Özellikle Ukrayna-Rusya Savaşı’nda Cumhurbaşkanı Erdoğan’ın ev sahipliğini üstlendiği Dolmabahçe barış görüşmelerinde savaşan tarafların temsilcileri tarafından ayakta alkışlanması, küresel siyaset açısından Cumhurbaşkanı Erdoğan’ın ne denli büyük bir etkiye sahip olduğunu gösteren sembolik bir olaydı.
Son günlerde tüm dünya kamuoyunun odaklandığı İsrail-Filistin arasındaki büyük savaş ve İsrail’in bunu bir sivil katliamına dönüştürmesi karşısında Cumhurbaşkanı Erdoğan’ın mazlumdan yana durması ve zalime meydan okuması, bu tutumu İslam İşbirliği Teşkilatı’ndan Batılı ülkelere uzanan küresel bir diplomasiye dönüştürmesi kamuoyunda hem Cumhurbaşkanı Erdoğan’a hem de AK Parti’ye olan takdiri artırmıştır.
Seçim dönemlerinin kendine has bir psikolojisi vardır ve inişli çıkışlı durumlar yaşanmakla birlikte bu psikoloji bir süre sonra yerleşik hâle gelir.
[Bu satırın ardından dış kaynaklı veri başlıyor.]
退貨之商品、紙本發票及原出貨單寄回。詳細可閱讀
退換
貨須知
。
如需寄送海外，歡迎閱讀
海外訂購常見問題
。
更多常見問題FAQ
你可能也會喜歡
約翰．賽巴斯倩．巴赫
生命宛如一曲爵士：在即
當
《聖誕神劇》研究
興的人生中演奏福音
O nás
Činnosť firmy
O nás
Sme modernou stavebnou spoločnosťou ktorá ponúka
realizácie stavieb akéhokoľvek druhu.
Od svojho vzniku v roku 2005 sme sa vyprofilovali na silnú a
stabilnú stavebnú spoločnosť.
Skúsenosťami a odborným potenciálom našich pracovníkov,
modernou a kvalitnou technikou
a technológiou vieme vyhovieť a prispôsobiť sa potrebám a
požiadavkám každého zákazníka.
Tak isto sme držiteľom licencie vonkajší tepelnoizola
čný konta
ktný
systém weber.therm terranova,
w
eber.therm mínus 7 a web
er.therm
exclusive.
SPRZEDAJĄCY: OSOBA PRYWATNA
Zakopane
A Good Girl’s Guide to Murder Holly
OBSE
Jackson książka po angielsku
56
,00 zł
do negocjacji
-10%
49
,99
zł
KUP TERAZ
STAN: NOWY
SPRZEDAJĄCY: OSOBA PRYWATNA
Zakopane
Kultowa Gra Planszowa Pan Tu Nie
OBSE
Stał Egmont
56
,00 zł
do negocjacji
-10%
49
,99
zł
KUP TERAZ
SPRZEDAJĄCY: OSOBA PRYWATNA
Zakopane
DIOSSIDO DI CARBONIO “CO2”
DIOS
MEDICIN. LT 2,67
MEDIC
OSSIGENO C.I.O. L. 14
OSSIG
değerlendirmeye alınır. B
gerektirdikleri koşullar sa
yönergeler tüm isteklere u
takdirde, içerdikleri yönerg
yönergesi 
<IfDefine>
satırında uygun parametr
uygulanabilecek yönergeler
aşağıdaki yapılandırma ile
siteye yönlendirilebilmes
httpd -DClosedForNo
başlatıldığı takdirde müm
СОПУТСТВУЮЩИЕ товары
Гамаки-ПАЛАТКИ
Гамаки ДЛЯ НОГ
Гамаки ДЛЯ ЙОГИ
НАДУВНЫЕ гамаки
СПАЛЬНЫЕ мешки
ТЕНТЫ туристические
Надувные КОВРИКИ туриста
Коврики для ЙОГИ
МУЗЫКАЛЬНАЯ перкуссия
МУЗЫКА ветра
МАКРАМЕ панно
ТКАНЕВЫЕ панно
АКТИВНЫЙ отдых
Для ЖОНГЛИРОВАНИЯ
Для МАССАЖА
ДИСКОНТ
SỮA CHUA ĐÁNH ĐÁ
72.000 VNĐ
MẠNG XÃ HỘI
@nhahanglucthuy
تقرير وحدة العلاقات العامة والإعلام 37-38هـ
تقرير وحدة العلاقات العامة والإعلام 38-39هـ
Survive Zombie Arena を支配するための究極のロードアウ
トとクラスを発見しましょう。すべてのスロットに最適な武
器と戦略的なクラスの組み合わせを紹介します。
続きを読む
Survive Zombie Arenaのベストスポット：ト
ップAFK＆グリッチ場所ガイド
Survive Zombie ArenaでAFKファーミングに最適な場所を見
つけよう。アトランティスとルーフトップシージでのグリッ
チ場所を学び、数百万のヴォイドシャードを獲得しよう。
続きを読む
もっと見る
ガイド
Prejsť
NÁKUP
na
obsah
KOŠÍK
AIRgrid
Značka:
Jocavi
Yukarıda belirttiğim nedenlerden ötürü önümüzdeki yerel seçimlerin psikolojisinin Cumhur İttifakı’nın lehinde geliştiği görülüyor.
Cumhurbaşkanı Erdoğan, AK Parti il başkanları toplantısında “Yeniden İstanbul” sloganını vurguladı. Elbette AK Parti, önceki yerel seçimlerde kaybettiği tüm illeri yeniden kazanmak istese de İstanbul seçimlerinin kazanılması parti içinde ciddi bir motivasyon kaynağına dönüşmüş durumda.
Muhalefet partileri açısından genel seçimlerde yaşanan seçim hezimeti muhalefetin hem İstanbul’daki hem de Ankara’daki yerel seçim performansını olumsuz etkileyeceğe benziyor. Özellikle İstanbul seçimleri açısından AK Parti’nin seçimlere avantajlı girdiğini düşünüyorum.